Hell, how much harder is it to learn how to use a library that contains eighty ways of doing the same thing when compared with one or two?
And remember, this is all in the context of git repos, so we kinda assume the main usecase is libraries.
That’s a lot of text, but I’m starting to suspect that we’re talking about two different things. When you say, “100% code coverage”, I hear, “100% code coverage”, which means every single line in your code is touched by a test. But then you say something like this:
What the hell does that have to do with code coverage? That’s feature coverage. Sure, every feature should have tests. But features live at a totally different level of abstraction than code. If you wanted to say, “100% feature coverage”, I’d agree with you, because my objections are with targeting 100% code coverage.
Even if features live at a totally different level of abstraction, they are still impacted by the implementation flaws at the code level. Those flaws are only really reliably spotted by rigorous testing (or long-term use, which is similar).
And again, I come at this from the angle of writing and consuming libraries–if you want to talk about applications, that’s slightly different–after all, you can be doing really dumb heinous shit in an application and as long as the client doesn’t notice you still get paid.

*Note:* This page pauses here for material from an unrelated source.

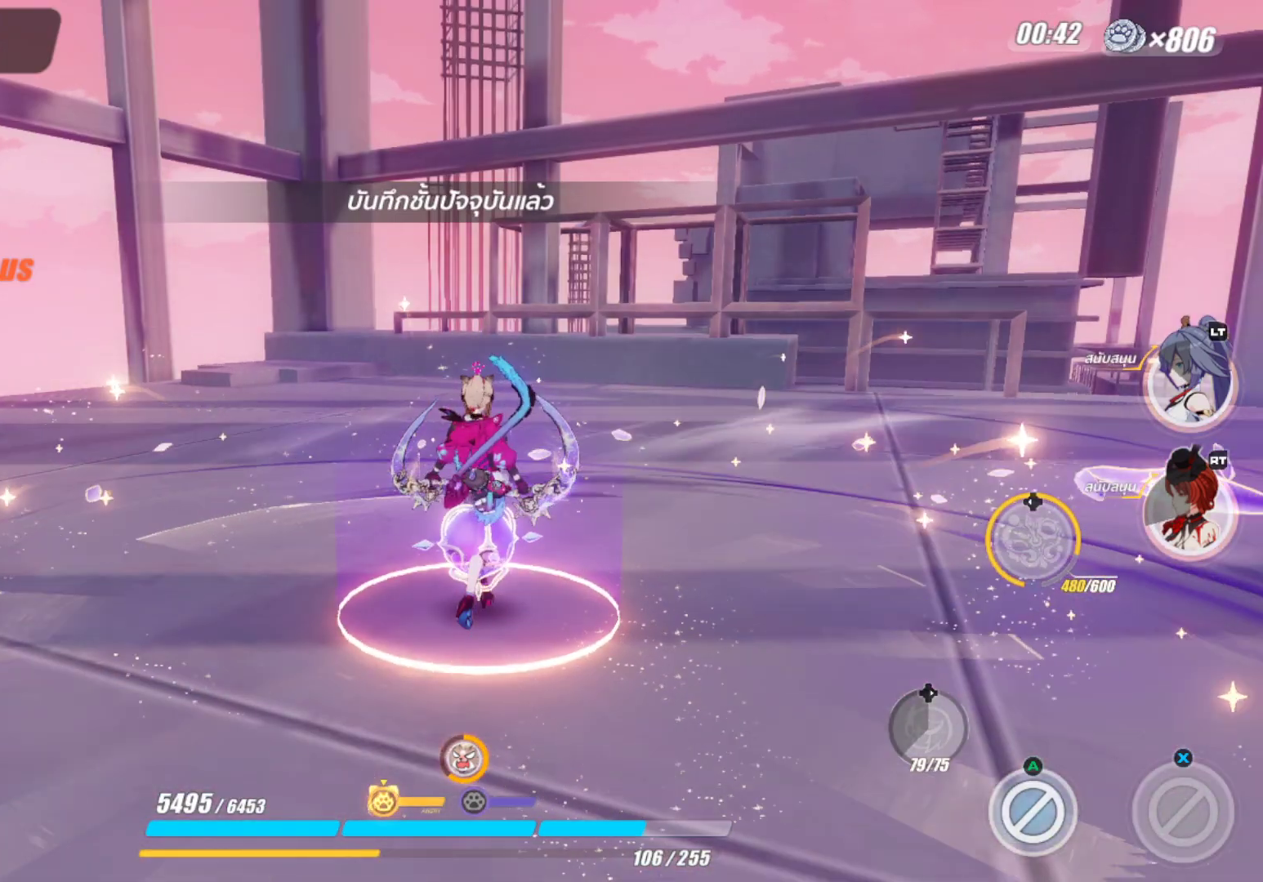
{"buttons": [], "left_stick": "center", "right_stick": "center", "events": [[50, "right_stick", "center"], [100, "left_stick", "down"], [217, "left_stick", "center"]]}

I hold libraries meant to be building blocks for others to a much higher standard; if you don’t, that’s your choice, but I probably will prefer to avoid using your code.
But again, this comes down to a risk management problem. How much effort is required to write the test? How likely is the test to be correct? How bad would it be if the code doesn’t work as advertised? What’s the probability of the negative outcome? Assuming your test is incorrect, what’s the probability that it conceals a bug? What’s your risk tolerance?
Your risk tolerance is apparently zero, which is silly.
Considering that the code may well outlast me, and that every person who has to work around or suffer from a bug is losing valuable life force doing so, I ask you–how can you not want to make your library code as perfect as you can?
How many man-hours have been spent working around dumb bugs in, say, Node or Wordpress or Django or Rails?
The idea of risk management only applies if you can reasonably bound the risk–which, when you share a library that might be used by others, you can’t. I might accept that every once in a while my datetime library fucks up, but if somebody decides to use it for a medical records system or a critical product demo and gets bit I still have some moral responsibility for releasing bad software.
And yeah, we all throw the standard “no warranty given” stuff on our code, but that’s again not how engineering works. If we are too chickenshit to take responsibility for our code not working, we probably shouldn’t be sharing it with other people.
I’m sorry that you find writing good and thorough tests difficult, but maybe you should try working on smaller projects or just getting better at writing tests. For utility libraries and specialized things, provide you built them to be tested, it’s not that difficult.
I’d fear that would exclude reastically 80% of the useful libraries…
But the remaining 20% would probably need a lot less headdesk time.
If we ever want to make software engineering a real thing, we’ve got to start standardizing parts with published documentation and testing information. This would be a step in that direction.